Sul palchetto, posizionato a due passi dalla Croce e dall’Ulivo che, da qualche giorno, impreziosiscono l’aiuola spartitraffico di piazza Garibaldi, il sindaco, Tommaso Minervini, il vescovo della Diocesi, monsignor Domenico Cornacchia, l’arcivescovo metropolita, monsignor Francesco Cacucci. Tutto intorno il popolo di don Tonino che neppure la pioggia è riuscito a fermare. Tutti insieme per assistere alla benedizione di un simbolo che, a perenne memoria, sarà lì a ricordo del Vescovo scomodo e del Papa che fece sosta nella sua città. Quella croce e quell’ulivo erano sul palco dal quale Papa Francesco il 20 aprile del 2018 celebrò, a Molfetta, la Santa messa.

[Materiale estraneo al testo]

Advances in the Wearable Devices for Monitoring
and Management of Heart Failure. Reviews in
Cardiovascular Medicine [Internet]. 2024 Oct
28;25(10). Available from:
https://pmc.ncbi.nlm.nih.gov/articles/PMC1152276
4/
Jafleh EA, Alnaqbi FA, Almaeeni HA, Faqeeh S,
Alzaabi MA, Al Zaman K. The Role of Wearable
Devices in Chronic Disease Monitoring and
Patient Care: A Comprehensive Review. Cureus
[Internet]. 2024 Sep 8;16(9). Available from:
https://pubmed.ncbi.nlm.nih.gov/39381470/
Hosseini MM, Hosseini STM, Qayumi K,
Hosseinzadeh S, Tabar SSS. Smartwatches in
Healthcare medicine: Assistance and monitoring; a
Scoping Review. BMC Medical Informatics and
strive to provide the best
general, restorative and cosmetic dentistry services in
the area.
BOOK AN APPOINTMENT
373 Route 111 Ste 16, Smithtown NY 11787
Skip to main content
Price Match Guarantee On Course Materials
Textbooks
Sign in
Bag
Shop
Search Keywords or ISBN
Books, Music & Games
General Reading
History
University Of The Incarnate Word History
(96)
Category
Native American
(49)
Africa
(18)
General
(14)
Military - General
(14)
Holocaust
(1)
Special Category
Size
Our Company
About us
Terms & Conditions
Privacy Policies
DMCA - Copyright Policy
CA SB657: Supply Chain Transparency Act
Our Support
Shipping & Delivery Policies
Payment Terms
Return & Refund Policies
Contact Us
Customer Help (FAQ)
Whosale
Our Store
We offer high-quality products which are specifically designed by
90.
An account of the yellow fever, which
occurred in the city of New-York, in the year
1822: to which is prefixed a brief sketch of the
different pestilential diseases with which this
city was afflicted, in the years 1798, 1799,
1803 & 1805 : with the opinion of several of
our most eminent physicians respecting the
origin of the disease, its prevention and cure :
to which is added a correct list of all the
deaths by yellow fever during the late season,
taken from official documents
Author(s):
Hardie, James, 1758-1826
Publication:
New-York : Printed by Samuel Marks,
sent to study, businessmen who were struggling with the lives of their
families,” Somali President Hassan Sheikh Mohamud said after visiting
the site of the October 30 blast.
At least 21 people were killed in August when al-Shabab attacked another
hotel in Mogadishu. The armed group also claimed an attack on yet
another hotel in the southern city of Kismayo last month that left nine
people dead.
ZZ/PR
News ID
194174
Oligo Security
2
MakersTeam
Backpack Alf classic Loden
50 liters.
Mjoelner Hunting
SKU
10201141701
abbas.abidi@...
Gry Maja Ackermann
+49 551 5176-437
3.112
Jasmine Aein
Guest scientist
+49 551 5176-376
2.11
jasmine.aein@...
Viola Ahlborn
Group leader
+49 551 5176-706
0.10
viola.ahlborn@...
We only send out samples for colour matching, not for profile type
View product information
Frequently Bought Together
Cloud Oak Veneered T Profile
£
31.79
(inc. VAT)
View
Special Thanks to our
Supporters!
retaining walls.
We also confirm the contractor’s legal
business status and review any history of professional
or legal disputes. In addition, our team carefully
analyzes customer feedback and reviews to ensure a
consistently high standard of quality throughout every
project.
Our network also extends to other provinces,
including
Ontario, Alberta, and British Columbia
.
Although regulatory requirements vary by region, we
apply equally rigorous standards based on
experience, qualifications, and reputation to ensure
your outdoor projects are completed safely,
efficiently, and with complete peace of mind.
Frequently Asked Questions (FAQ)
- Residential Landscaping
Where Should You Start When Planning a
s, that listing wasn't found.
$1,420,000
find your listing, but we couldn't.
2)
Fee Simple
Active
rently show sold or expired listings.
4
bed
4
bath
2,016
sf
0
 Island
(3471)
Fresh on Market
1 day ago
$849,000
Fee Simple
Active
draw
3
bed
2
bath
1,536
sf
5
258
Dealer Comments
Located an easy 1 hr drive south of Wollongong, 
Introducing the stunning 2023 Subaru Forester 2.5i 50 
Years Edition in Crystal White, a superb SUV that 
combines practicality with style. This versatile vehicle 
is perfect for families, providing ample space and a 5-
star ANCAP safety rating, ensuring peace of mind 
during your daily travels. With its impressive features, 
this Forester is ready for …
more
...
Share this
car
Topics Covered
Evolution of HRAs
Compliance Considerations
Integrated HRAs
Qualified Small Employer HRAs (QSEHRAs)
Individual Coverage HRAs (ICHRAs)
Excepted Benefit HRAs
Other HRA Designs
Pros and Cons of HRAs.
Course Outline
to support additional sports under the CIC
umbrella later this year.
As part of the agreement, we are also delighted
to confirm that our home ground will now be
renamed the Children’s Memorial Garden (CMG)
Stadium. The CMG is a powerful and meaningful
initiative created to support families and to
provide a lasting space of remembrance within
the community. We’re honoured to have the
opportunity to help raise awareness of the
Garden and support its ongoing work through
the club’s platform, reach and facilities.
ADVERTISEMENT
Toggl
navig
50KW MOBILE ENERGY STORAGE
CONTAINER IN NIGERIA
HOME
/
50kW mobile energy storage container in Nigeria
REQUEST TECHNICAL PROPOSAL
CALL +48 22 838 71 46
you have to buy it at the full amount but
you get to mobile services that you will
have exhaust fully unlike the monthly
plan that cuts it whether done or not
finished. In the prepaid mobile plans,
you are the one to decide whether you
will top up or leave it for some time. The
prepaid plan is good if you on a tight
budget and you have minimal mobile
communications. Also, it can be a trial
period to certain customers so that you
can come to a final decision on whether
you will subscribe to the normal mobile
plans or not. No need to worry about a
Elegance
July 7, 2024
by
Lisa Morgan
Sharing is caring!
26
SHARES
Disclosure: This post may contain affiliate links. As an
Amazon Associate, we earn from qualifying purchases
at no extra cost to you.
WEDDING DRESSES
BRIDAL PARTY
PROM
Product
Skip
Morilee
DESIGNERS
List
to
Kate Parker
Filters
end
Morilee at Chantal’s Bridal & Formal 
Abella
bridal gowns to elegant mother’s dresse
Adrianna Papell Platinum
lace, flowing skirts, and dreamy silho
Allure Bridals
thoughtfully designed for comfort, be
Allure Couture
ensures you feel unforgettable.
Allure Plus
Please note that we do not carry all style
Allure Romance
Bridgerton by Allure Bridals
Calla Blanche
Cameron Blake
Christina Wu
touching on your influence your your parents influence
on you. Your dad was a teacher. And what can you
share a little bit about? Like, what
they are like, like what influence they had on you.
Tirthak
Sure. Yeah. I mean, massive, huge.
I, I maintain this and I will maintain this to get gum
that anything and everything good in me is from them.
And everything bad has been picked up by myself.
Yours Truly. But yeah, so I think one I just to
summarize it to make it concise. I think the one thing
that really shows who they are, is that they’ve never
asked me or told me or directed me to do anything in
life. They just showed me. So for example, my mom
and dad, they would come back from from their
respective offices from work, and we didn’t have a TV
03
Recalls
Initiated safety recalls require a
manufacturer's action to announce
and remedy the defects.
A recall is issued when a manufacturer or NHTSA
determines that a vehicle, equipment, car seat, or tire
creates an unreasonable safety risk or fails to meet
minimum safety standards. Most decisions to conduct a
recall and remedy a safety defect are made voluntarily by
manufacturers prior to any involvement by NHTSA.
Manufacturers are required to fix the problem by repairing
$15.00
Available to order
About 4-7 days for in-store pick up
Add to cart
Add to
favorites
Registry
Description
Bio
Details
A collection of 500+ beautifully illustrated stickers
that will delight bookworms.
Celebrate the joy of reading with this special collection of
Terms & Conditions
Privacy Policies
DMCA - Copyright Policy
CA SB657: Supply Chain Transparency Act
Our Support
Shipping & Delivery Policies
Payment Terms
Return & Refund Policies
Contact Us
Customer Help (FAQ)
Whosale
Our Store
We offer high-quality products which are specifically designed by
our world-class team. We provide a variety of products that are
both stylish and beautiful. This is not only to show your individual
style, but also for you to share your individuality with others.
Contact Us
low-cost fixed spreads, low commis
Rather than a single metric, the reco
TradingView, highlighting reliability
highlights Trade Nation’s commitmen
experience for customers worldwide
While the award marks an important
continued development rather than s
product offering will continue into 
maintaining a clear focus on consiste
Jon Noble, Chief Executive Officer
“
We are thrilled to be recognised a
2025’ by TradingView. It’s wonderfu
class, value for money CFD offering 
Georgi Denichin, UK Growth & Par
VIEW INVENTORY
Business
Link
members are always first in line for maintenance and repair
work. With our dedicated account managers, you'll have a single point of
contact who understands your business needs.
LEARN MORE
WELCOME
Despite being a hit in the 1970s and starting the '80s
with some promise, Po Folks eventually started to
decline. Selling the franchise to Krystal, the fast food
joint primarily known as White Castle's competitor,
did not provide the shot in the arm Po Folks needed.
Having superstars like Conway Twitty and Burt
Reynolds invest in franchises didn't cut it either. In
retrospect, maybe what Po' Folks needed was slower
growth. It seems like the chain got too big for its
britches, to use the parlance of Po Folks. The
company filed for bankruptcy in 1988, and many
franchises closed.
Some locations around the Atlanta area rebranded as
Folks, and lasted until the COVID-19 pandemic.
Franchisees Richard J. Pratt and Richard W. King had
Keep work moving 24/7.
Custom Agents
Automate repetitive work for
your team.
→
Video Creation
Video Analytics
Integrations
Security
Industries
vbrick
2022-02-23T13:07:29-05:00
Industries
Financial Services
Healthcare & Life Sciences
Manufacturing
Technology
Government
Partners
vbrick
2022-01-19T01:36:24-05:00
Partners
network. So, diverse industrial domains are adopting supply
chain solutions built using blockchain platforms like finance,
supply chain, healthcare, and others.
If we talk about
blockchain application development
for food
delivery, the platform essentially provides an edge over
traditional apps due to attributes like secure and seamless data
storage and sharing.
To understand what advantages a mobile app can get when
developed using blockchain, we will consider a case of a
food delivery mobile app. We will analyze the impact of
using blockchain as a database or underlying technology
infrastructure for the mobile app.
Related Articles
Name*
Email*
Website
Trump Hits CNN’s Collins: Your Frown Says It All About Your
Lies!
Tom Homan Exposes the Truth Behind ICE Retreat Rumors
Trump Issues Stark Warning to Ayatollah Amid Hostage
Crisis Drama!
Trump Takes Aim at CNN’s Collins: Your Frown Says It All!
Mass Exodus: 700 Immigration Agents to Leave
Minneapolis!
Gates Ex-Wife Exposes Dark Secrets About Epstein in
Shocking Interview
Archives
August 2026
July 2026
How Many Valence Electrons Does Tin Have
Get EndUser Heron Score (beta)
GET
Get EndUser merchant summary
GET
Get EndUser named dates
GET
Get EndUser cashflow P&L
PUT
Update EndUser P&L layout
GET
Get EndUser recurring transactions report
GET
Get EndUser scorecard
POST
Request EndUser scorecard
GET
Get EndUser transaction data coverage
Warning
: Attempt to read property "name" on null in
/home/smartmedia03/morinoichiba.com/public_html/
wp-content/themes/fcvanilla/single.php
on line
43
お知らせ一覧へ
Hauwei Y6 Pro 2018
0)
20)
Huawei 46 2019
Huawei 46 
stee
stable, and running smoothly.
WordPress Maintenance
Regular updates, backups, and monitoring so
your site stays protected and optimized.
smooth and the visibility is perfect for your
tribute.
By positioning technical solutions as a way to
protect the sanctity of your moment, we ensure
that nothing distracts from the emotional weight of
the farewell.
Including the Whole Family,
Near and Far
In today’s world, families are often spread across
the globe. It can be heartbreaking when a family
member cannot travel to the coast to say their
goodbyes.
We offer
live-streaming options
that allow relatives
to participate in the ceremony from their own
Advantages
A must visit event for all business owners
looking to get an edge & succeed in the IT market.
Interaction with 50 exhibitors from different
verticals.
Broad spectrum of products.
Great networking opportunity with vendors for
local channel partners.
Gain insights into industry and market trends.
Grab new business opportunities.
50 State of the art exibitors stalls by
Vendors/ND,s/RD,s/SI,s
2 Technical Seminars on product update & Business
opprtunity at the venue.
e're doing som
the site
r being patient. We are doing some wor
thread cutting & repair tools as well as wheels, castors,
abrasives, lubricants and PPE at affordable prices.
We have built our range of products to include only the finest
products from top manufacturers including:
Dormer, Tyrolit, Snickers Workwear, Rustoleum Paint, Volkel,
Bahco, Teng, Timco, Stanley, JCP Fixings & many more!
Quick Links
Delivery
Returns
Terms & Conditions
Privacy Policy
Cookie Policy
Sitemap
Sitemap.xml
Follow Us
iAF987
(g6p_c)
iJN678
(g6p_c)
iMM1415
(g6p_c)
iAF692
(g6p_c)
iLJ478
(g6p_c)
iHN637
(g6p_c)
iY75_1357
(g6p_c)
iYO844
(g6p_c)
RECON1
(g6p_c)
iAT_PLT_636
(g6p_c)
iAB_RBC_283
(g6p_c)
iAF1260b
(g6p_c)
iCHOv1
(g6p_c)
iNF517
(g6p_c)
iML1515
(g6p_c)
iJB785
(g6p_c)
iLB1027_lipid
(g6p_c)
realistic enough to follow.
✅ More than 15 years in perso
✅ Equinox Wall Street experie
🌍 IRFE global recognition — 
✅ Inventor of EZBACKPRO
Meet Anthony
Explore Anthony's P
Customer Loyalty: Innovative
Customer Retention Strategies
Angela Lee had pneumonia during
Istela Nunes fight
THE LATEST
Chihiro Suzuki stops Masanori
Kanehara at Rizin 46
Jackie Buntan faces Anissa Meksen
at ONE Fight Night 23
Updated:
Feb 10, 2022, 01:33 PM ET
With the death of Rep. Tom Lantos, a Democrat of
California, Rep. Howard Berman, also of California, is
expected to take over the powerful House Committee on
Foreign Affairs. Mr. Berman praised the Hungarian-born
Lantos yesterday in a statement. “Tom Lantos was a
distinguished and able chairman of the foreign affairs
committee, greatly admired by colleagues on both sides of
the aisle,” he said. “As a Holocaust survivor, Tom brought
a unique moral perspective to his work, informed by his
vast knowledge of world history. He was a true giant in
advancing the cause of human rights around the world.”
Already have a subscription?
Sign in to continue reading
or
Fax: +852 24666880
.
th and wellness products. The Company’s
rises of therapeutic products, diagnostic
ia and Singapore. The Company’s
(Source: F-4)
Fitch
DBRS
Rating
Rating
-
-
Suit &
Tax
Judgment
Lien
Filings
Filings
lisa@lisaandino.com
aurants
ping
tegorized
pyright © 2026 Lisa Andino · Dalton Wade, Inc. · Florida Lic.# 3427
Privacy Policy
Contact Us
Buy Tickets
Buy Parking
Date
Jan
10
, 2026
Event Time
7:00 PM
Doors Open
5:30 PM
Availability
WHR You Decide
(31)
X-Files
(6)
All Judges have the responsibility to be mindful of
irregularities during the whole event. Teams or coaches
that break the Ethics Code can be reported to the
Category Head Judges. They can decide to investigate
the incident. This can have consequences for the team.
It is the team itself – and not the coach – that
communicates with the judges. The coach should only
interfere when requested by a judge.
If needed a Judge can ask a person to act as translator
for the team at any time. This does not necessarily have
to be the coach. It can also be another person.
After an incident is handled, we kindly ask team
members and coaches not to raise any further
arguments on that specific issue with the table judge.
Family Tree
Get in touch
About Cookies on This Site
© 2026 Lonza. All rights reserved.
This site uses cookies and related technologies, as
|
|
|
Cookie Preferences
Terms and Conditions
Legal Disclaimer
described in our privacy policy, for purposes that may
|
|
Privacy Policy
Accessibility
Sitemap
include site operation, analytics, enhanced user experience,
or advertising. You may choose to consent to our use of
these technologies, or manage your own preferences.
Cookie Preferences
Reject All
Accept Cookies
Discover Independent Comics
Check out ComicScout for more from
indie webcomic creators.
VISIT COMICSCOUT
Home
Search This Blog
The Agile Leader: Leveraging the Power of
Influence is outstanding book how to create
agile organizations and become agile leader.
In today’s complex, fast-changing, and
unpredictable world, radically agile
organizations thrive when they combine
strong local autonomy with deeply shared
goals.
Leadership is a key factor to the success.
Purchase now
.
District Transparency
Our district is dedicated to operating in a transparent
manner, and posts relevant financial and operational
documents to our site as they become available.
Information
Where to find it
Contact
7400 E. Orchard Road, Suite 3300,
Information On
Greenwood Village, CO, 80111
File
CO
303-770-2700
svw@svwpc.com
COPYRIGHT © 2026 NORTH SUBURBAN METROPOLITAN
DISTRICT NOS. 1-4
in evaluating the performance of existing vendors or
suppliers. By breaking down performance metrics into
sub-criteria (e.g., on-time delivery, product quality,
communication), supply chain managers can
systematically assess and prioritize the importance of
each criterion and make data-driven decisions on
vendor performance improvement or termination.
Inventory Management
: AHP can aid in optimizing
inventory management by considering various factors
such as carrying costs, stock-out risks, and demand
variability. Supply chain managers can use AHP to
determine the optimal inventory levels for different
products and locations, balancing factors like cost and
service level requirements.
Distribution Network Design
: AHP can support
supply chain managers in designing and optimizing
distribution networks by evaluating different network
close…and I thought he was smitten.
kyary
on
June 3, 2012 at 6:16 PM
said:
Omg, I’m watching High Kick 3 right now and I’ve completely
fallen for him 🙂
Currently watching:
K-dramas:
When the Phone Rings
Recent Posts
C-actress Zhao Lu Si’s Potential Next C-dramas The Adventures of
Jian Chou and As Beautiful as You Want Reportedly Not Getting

«Ora, con la benedizione di oggi, devono tornare in primo piano i molti volti autentici ad incrociare il messaggio di don Tonino ben piantato nel centro della nostra città, dopo le maschere rumorose. Così – dice il sindaco Minervini – quando noi non ci saremo più, e le nostri opinioni ed i cavilli burocratici non li ricorderà più nessuno per i laici resterà la tensione etico morale, per i credenti la tensione evangelica. Infatti questi segni vanno oltre di noi e i loro valori cammineranno su altre gambe ed in altri cuori. Io devo davvero ringraziare chi – continua – ha polemizzato in questi giorni perché così si è potuto vedere chiaramente la differenza tra i poteri della burocrazia e della polemica ed il grande valore evocativo del potere dei segni, come auspicava lo stesso don Tonino.
Sì, il potere dei segni. I segni di don Tonino, quelli di mettersi in corpo l’occhio del povero, quello di costruire la pace, quello del servizio, la chiesa, le istituzioni col grembiule, quello dell’accoglienza, quello della speranza, di incamminarsi sui crinali dell’audacia, alla convivialità delle differenze a quello dell’eleganza che è il rispetto dell’altro, quello della bellezza; quando diceva che bello è una opinione e infatti non esiste nelle lingue antiche dei padri né in greco che viene dal significato di valore, né in latino che deriva da bonus né in aramaico. Bello è sempre associato a ciò che è buono, di valore».
E poi. «Nessuno sia perplesso verso questi segni. Nessuno deve avere paura di questi segni. I farisei – aggiunge – erano una setta che ritenevano di essere superiori agli altri, imponevano leggi per non contaminarsi con gli altri e preservare ad ogni costo le loro usanze. Poi la storia del vangelo la conoscete e don Tonino ci ha insegnato la contaminazione e la convivialità delle differenze».